Dr Oksana Senyk (Ukrainian Catholic University)
Dr Anastasiia Shyroka (Ukrainian Catholic University) - Presenting Author
Dr Tetiana Zavada (Ukrainian Catholic University)
Ms Olena Vons (Ukrainian Catholic University)
Professor Anna Kornadt (University of Luxembourg)
Data were collected online from May until September 2022 and participants were contacted both personally and electronically.
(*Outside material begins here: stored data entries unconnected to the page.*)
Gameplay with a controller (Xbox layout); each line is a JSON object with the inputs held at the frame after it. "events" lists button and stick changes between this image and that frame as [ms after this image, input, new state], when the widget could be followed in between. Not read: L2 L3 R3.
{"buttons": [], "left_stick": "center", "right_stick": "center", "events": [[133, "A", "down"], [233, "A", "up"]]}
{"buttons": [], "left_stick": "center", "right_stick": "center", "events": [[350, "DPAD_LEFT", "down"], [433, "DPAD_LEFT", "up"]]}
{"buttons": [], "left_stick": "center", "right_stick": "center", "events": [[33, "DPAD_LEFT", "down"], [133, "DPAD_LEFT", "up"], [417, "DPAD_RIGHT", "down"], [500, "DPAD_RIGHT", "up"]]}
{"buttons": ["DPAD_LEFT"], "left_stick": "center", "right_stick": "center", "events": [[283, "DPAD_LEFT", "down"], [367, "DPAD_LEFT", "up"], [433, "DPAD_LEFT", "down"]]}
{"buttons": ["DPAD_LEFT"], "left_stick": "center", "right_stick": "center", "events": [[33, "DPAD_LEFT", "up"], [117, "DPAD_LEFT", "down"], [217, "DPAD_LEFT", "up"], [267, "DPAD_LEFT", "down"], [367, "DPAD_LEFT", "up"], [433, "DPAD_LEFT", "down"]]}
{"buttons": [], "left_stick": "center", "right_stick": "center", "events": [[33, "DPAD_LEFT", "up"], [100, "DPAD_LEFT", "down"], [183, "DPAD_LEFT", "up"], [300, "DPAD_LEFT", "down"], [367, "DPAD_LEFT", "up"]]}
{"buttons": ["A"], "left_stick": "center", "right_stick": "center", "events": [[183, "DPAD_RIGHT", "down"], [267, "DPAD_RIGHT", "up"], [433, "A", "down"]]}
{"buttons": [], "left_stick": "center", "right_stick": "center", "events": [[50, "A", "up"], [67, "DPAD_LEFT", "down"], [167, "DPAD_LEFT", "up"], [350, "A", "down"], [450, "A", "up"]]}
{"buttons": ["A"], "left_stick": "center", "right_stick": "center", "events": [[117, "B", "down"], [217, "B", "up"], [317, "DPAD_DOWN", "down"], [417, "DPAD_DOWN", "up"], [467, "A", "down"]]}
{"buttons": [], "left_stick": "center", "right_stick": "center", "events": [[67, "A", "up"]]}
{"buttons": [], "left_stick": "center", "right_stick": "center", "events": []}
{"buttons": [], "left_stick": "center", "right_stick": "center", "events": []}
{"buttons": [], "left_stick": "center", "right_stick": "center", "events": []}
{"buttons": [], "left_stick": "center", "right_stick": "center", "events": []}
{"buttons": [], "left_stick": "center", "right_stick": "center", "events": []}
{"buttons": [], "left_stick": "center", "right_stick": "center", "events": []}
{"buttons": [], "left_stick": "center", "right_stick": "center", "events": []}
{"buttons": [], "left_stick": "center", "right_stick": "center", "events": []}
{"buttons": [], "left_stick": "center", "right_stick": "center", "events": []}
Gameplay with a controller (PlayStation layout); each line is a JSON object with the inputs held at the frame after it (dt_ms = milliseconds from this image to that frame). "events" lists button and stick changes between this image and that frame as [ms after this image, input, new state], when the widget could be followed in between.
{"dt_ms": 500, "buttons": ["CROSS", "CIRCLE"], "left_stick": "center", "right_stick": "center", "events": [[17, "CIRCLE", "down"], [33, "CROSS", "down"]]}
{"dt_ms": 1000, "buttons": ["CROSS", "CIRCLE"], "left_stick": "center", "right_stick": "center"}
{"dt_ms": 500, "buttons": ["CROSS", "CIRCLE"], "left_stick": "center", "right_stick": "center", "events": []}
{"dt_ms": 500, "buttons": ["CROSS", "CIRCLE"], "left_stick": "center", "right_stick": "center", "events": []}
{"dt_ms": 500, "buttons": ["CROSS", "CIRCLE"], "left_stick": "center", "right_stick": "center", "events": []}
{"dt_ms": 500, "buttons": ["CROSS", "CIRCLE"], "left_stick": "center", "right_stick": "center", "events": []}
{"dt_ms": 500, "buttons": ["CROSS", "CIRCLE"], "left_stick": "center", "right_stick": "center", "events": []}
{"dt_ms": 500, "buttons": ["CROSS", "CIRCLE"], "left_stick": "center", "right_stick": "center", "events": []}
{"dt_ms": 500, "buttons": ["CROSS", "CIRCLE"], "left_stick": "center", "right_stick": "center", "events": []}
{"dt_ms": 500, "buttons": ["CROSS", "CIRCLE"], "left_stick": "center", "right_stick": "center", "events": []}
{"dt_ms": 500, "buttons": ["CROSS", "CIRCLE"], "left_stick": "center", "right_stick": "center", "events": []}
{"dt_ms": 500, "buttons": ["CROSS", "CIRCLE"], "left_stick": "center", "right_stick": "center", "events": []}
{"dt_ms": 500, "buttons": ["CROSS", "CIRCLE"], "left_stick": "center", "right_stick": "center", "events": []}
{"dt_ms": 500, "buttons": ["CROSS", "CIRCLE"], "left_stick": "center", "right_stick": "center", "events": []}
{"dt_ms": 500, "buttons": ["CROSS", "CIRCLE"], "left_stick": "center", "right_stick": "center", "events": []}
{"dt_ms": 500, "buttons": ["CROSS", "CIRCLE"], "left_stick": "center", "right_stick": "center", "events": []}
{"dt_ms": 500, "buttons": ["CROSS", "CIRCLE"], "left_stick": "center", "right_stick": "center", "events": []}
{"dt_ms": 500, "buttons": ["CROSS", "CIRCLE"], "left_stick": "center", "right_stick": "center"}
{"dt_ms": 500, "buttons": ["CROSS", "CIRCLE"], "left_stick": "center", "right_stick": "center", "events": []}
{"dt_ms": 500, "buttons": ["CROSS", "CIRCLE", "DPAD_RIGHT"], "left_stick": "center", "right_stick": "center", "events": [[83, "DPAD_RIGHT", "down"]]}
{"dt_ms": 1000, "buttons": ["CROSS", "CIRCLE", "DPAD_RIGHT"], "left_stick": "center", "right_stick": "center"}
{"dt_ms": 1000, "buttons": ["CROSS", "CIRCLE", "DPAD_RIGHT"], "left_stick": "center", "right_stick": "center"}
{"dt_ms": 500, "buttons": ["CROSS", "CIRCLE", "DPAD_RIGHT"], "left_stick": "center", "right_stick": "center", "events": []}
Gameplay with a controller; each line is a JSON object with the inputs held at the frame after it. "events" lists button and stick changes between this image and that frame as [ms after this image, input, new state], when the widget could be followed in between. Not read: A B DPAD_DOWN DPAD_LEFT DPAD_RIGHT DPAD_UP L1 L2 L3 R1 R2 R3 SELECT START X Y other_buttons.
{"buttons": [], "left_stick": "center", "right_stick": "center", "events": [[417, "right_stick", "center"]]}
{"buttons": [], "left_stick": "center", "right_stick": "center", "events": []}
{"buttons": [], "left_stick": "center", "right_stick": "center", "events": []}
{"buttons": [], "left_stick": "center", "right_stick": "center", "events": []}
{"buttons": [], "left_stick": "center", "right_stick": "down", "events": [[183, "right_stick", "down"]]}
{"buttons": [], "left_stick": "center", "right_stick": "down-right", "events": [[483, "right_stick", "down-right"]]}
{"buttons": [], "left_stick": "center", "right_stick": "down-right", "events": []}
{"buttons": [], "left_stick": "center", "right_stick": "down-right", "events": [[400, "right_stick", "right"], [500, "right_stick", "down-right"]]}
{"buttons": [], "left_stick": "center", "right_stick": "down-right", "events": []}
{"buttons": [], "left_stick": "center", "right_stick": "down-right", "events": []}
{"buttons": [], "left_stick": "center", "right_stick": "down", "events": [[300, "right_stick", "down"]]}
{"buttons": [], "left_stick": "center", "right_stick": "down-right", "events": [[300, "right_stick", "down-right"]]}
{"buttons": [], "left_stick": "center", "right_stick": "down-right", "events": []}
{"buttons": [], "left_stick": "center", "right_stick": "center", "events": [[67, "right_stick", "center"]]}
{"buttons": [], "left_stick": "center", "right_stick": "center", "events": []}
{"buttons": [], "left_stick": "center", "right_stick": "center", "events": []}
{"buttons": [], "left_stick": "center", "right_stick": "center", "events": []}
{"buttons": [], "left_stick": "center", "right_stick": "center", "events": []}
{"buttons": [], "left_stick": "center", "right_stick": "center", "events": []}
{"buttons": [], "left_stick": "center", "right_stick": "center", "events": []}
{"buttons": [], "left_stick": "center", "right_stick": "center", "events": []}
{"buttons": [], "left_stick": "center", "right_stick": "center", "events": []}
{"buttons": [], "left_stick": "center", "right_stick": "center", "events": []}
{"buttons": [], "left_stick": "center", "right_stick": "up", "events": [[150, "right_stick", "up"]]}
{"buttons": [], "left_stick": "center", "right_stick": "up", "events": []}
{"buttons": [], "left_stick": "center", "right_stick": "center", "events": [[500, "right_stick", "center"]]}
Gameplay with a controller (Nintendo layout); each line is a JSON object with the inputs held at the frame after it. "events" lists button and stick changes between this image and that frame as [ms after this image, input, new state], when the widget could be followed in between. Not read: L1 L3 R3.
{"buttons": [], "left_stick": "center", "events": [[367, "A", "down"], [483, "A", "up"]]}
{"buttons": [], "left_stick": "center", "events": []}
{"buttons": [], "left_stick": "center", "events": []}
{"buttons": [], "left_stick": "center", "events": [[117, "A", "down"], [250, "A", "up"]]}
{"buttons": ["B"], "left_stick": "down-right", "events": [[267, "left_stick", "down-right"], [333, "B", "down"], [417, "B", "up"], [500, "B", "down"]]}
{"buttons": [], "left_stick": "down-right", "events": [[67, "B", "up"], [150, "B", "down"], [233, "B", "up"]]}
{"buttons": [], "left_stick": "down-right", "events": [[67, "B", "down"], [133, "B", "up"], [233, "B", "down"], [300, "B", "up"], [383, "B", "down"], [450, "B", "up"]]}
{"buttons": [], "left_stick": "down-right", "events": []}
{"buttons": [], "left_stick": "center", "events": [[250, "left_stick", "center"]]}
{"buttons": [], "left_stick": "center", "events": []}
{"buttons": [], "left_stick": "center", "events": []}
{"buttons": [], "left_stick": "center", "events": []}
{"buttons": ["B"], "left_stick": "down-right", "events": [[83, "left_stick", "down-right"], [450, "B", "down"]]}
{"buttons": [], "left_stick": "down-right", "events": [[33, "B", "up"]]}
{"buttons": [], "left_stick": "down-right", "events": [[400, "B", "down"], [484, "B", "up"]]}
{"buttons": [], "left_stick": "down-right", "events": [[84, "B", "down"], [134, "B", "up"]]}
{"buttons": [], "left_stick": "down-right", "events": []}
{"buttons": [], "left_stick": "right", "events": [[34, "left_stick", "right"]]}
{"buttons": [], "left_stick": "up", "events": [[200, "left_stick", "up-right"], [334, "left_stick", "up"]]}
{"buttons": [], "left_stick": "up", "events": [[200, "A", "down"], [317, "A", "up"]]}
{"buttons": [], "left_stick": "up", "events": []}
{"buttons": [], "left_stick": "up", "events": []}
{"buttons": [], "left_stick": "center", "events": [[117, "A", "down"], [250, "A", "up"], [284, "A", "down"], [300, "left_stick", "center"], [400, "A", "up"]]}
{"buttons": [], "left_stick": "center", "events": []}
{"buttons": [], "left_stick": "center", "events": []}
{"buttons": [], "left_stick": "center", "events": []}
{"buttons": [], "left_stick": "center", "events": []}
Research materials were distributed at places of residence for displaced persons such as governmental shelters for Ukrainian refugees and different institutions organized by Ukrainian refugees abroad (e.g., Ukrainian cultural centers, summer camps for Ukrainian children). Potential participants were contacted personally with the help of flyers distributed at the abovementioned places or electronically by the authorities of the listed organizations after they approved the study. Contact was also made through different communities of Ukrainians in social networks like Facebook or Telegram. Overall, participants’ response rate in the social networks was very low: only 2-3 persons out of 1000 participated in the study. Personal contact and invitation to participate were more successful: among those displaced abroad about 1 in 40 contacted persons eventually filled in the survey, while for internally displaced persons contacted via social workers the response rate was about 60-80%. The final study sample consists of N = 340 Ukrainian adults (97% females) aged 18-55, who fled the war from 23 different regions of Ukraine to the other safer Ukrainian regions (N=100) or abroad (N=240). The majority of our participants had their basic needs satisfied at average to high levels (from 58% reporting to have a place to live during the nearest months, to 90-98% having access to food, hygiene products and medical care). Our findings show difficulties to reach participants online, and also an under representation of those with severe life conditions. Response rate was higher with personal contact, thus, a more personal approach seems most promising to collect data in vulnerable populations.